(Data extracted from a collection)
.....

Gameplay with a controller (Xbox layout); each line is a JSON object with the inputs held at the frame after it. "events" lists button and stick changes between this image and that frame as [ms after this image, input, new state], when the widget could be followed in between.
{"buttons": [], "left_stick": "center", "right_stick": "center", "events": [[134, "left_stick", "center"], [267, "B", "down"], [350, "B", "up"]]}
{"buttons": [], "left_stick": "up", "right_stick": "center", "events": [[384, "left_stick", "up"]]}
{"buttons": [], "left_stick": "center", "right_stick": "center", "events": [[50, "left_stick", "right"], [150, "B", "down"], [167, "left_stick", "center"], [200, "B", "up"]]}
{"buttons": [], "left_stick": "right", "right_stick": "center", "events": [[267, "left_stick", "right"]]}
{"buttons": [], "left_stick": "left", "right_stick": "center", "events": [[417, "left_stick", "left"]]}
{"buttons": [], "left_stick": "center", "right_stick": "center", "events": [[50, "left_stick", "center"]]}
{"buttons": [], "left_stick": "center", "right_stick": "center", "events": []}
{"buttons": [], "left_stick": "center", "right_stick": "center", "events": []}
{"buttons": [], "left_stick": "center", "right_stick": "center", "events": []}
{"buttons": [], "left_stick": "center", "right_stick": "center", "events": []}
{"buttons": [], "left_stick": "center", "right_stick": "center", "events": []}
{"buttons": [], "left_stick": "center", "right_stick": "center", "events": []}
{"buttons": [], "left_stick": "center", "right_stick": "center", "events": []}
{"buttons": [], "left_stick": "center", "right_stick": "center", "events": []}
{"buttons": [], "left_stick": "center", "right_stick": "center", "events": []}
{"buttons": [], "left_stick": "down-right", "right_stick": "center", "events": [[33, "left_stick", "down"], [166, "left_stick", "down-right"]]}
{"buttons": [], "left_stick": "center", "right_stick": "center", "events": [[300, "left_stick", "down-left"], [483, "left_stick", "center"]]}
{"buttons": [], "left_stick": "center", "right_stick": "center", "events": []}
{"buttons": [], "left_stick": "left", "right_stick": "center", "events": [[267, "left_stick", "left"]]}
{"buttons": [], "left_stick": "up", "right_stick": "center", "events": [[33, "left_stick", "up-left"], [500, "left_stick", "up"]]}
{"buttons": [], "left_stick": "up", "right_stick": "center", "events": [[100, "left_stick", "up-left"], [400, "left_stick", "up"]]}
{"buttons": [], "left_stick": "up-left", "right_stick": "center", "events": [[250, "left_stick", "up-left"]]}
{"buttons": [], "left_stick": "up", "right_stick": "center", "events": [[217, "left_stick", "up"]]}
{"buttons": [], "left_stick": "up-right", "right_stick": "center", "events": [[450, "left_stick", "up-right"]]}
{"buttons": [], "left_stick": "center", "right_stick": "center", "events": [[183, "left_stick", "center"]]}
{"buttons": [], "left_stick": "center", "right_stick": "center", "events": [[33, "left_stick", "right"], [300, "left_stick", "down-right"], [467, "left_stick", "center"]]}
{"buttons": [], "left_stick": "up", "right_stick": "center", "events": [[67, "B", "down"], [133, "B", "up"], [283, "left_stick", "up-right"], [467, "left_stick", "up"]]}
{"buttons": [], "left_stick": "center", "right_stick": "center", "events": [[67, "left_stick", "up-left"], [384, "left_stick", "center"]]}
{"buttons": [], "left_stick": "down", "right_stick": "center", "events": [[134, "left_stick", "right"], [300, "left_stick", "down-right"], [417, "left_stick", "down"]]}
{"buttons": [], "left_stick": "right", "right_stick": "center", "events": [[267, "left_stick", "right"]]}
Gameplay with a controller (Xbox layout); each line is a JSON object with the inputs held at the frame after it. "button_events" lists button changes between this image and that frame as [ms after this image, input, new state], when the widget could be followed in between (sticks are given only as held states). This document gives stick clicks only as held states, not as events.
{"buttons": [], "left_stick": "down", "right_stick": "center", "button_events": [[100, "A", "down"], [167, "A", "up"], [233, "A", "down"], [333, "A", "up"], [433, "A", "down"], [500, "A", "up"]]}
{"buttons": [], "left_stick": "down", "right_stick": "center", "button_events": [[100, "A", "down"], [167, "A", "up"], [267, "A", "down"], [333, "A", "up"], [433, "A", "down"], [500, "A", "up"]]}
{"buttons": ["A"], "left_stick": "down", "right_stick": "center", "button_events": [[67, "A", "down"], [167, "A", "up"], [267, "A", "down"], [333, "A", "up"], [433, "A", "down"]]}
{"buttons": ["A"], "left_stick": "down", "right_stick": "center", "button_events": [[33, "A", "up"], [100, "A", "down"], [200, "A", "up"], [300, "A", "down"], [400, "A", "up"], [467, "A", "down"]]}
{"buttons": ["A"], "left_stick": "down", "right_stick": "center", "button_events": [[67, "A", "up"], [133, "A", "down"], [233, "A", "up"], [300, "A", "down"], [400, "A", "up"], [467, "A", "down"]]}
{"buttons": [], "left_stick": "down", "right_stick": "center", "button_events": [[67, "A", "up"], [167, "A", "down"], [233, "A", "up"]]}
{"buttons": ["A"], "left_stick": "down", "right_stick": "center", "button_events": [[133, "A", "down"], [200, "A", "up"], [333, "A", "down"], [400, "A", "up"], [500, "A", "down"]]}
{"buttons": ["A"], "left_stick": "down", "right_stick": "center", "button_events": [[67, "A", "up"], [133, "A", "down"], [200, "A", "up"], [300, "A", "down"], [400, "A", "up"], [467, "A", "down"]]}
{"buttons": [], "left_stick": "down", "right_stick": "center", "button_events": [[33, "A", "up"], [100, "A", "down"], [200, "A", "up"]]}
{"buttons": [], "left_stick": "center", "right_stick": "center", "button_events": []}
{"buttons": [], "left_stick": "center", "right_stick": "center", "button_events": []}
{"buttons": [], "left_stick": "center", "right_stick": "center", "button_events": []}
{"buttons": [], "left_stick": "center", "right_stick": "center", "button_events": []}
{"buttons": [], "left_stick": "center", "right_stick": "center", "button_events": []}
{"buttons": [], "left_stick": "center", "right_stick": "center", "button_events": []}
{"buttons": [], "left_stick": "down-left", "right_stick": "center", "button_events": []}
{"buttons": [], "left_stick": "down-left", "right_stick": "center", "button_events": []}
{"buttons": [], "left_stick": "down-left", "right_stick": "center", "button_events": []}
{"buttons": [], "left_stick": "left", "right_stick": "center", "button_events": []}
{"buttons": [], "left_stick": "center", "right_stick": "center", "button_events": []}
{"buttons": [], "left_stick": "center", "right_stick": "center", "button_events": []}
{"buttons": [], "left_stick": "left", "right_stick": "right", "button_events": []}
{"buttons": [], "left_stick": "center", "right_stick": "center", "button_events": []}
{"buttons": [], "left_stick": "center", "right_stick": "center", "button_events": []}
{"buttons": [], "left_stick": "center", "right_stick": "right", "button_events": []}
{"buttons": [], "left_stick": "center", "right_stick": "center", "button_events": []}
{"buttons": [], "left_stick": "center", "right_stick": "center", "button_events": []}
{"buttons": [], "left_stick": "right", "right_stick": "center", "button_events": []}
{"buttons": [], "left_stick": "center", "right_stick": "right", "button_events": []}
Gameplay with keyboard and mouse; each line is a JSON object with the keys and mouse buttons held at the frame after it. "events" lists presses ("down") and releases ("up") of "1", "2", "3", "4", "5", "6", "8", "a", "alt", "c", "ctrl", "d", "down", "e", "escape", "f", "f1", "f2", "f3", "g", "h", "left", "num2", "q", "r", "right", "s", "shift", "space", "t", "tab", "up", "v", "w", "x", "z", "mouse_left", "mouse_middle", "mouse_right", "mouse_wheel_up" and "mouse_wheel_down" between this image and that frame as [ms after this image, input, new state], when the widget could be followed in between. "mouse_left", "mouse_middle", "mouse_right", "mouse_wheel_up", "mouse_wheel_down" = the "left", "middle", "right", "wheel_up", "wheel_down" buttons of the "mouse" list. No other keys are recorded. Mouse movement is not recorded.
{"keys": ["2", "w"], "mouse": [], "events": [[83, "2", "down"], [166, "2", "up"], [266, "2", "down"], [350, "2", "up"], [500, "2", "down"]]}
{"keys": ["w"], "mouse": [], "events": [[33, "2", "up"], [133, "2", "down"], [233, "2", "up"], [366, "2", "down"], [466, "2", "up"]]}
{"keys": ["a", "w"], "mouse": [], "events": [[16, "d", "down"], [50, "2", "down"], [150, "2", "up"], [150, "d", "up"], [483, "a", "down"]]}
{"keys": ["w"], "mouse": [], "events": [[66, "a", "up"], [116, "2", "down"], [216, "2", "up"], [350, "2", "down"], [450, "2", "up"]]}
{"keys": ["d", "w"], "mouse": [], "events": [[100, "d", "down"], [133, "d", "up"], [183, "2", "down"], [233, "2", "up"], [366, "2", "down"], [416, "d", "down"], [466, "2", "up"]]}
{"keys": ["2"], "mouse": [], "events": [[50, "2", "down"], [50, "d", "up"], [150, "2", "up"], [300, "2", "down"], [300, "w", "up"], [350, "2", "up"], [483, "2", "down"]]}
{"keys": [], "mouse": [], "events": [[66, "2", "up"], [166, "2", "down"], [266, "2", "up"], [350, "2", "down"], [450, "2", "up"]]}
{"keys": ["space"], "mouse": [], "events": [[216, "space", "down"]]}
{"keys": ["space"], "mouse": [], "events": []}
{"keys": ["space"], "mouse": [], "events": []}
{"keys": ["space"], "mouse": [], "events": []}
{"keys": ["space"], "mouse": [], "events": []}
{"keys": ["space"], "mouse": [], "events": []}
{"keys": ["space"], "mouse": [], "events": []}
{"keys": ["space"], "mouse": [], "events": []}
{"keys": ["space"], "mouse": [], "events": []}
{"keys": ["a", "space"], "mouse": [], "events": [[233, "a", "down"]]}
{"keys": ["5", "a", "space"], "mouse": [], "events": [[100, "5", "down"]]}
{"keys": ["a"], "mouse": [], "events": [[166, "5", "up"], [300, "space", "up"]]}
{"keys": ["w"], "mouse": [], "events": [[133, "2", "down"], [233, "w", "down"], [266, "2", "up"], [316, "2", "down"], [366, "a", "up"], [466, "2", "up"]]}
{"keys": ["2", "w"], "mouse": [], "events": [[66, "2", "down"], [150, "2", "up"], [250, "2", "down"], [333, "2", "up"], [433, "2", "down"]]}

.....

### What to produce
List, from the entries above, every line in which the word "Xbox" shows up.

### Written response
Gameplay with a controller (Xbox layout); each line is a JSON object with the inputs held at the frame after it. "events" lists button and stick changes between this image and that frame as [ms after this image, input, new state], when the widget could be followed in between.
Gameplay with a controller (Xbox layout); each line is a JSON object with the inputs held at the frame after it. "button_events" lists button changes between this image and that frame as [ms after this image, input, new state], when the widget could be followed in between (sticks are given only as held states). This document gives stick clicks only as held states, not as events.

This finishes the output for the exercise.